In the beginning, there was hot glue. Plus some tape, and a not inconsiderable amount of Bondo. In general, building custom portable game consoles a decade or so in the past was just a bit…messier than it is today. But with all the incredible tools and techniques the individual hardware hacker now has at their disposal, modern examples are pushing the boundaries of DIY.
This Zelda: Ocarina of Time themed portable N64 by [Chris Downing] is a perfect example. While the device is using a legitimate N64 motherboard, nearly every other component has been designed and manufactured specifically for this application. The case has been FDM 3D printed on a Prusa i3, the highly-detailed buttons were printed in resin on a Form 3, and several support PCBs and interface components made the leap from digital designs to physical objects thanks to the services of OSH Park.
Today, those details are becoming increasingly commonplace in the projects we see.

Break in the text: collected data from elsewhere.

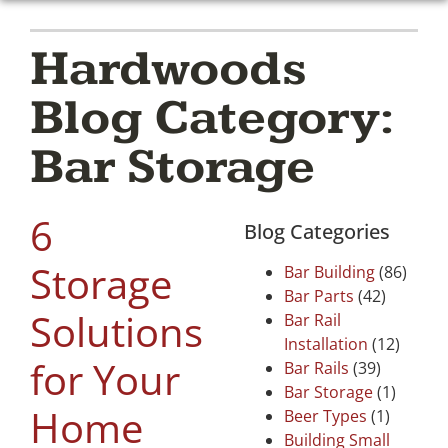
Hardwoods
Blog Category:
Bar Storage
6
Blog Categories
Storage
Bar Building
(86)
Bar Parts
(42)
Solutions
Bar Rail
Installation
(12)
for Your
Bar Rails
(39)
Bar Storage
(1)
Home
Beer Types
(1)
Building Small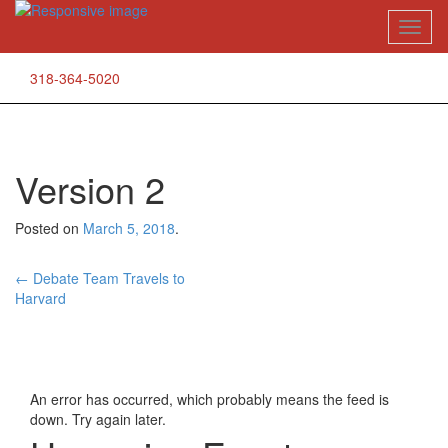
Skip
Toggl
to
naviga
content
318-364-5020
Version 2
Posted on
March 5, 2018
.
Post
←
Debate Team Travels to
Harvard
navigation
An error has occurred, which probably means the feed is
down. Try again later.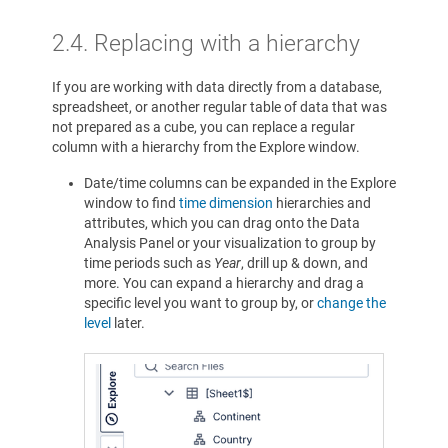
2.4.
Replacing with a hierarchy
If you are working with data directly from a database,
spreadsheet, or another regular table of data that was
not prepared as a cube, you can replace a regular
column with a hierarchy from the Explore window.
Date/time columns can be expanded in the Explore
window to find
time dimension
hierarchies and
attributes, which you can drag onto the Data
Analysis Panel or your visualization to group by
time periods such as
Year
, drill up & down, and
more. You can expand a hierarchy and drag a
specific level you want to group by, or
change the
level
later.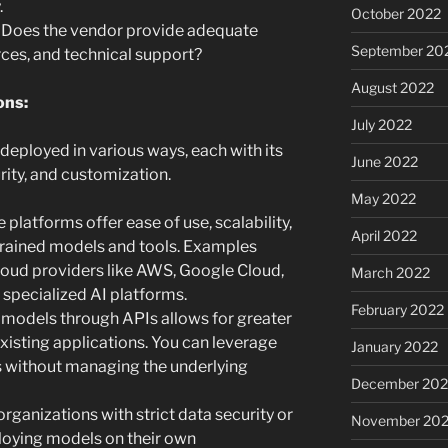
.
October 2022
Does the vendor provide adequate
September 20
ces, and technical support?
August 2022
ons:
July 2022
deployed in various ways, each with its
June 2022
rity, and customization.
May 2022
 platforms offer ease of use, scalability,
April 2022
trained models and tools. Examples
loud providers like AWS, Google Cloud,
March 2022
 specialized AI platforms.
February 2022
models through APIs allows for greater
 existing applications. You can leverage
January 2022
 without managing the underlying
December 202
organizations with strict data security or
November 202
oying models on their own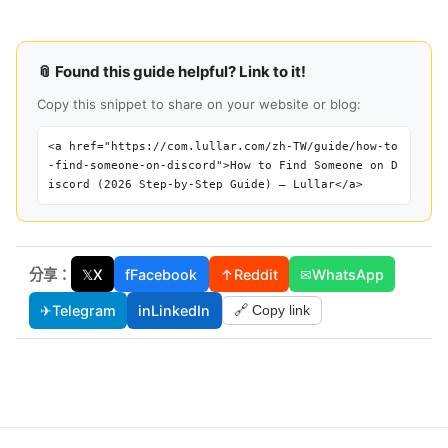
📎 Found this guide helpful? Link to it!
Copy this snippet to share on your website or blog:
<a href="https://com.lullar.com/zh-TW/guide/how-to
-find-someone-on-discord">How to Find Someone on D
iscord (2026 Step-by-Step Guide) — Lullar</a>
分享：
𝕏
X
f
Facebook
↑
Reddit
✉
WhatsApp
✈
Telegram
in
LinkedIn
🔗 Copy link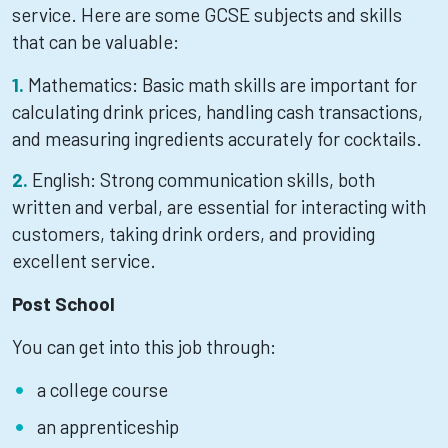
service. Here are some GCSE subjects and skills
that can be valuable:
Mathematics: Basic math skills are important for
calculating drink prices, handling cash transactions,
and measuring ingredients accurately for cocktails.
English: Strong communication skills, both
written and verbal, are essential for interacting with
customers, taking drink orders, and providing
excellent service.
Post School
You can get into this job through:
a college course
an apprenticeship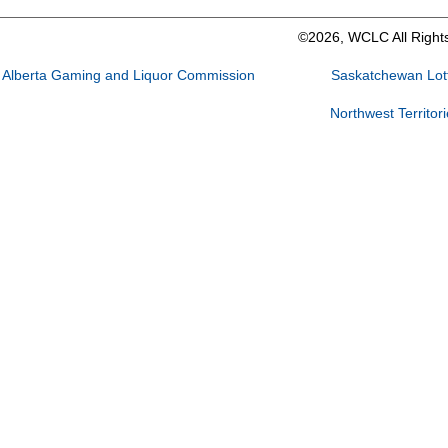
©2026, WCLC All Right
Alberta Gaming and Liquor Commission
Saskatchewan Lott
Northwest Territor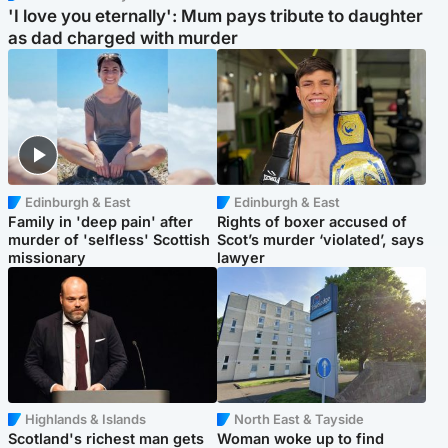
'I love you eternally': Mum pays tribute to daughter
as dad charged with murder
Edinburgh & East
Edinburgh & East
Family in 'deep pain' after
Rights of boxer accused of
murder of 'selfless' Scottish
Scot’s murder ‘violated’, says
missionary
lawyer
Highlands & Islands
North East & Tayside
Scotland's richest man gets
Woman woke up to find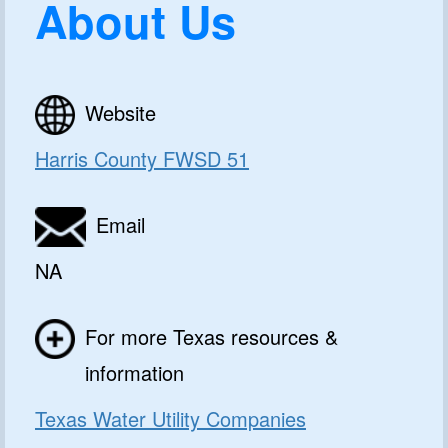
About Us
Website
Harris County FWSD 51
Email
NA
For more Texas resources &
information
Texas Water Utility Companies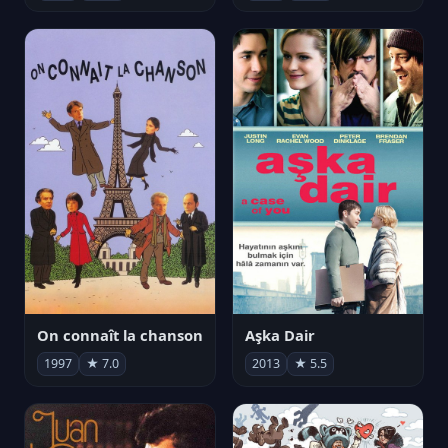
On connaît la chanson
Aşka Dair
1997
★ 7.0
2013
★ 5.5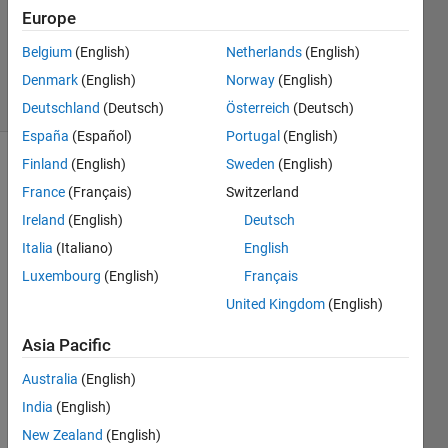
1 Answer
Europe
Updated
Belgium
(English)
Netherlands
(English)
13 Jan 2025
Denmark
(English)
Norway
(English)
17 Views
(30 days)
Deutschland
(Deutsch)
Österreich
(Deutsch)
España
(Español)
Portugal
(English)
Finland
(English)
Sweden
(English)
France
(Français)
Switzerland
Ireland
(English)
Deutsch
Italia
(Italiano)
English
Luxembourg
(English)
Français
Screenshot
United Kingdom
(English)
2025-01-13
152903.png
Asia Pacific
Australia
(English)
Hello 
India
(English)
all,
New Zealand
(English)
I 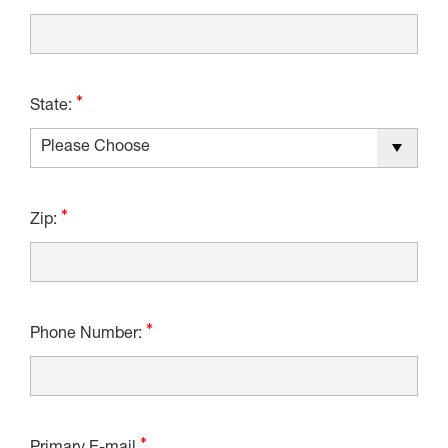
State:
Zip:
Phone Number: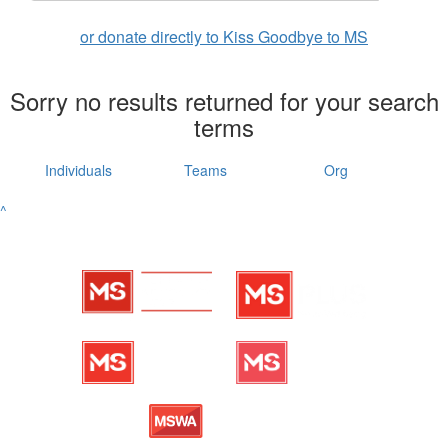
or donate directly to Kiss Goodbye to MS
Sorry no results returned for your search
terms
Individuals
Teams
Org
^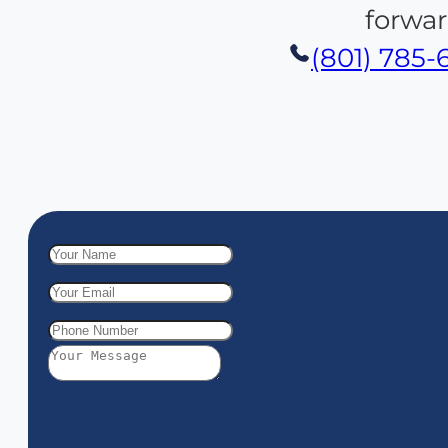
forwar
(801) 785-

But that’s sort of the point. In the video after the break, [Chris] breaks down the evolution of his portable consoles from hacked and glued together monstrosities (we mean that in the nicest way possible) to the sleek and professional examples like his latest N64 commission. But this isn’t a story of one maker’s personal journey through the ranks, it’s about the sort of techniques that have become available to the individual over the last decade.
Case in point, custom flexible flat cables (FFC). As [Chris] explains, when you wanted to relocate the cartridge slot on a portable console in the past, it usually involved tedious point-to-point wiring. Now, with the low-volume production capabilities offered by companies like OSH Park, you can have your own flexible cables made that are neater, faster to install, and far more reliable.
Projects like this one, along with other incredible creations from leaders in the community such as [GMan] are changing our perceptions of what a dedicated individual is capable of. There’s no way to be sure what the state-of-the-art will look like in another 5 or 10 years, but we’re certainly excited to find out.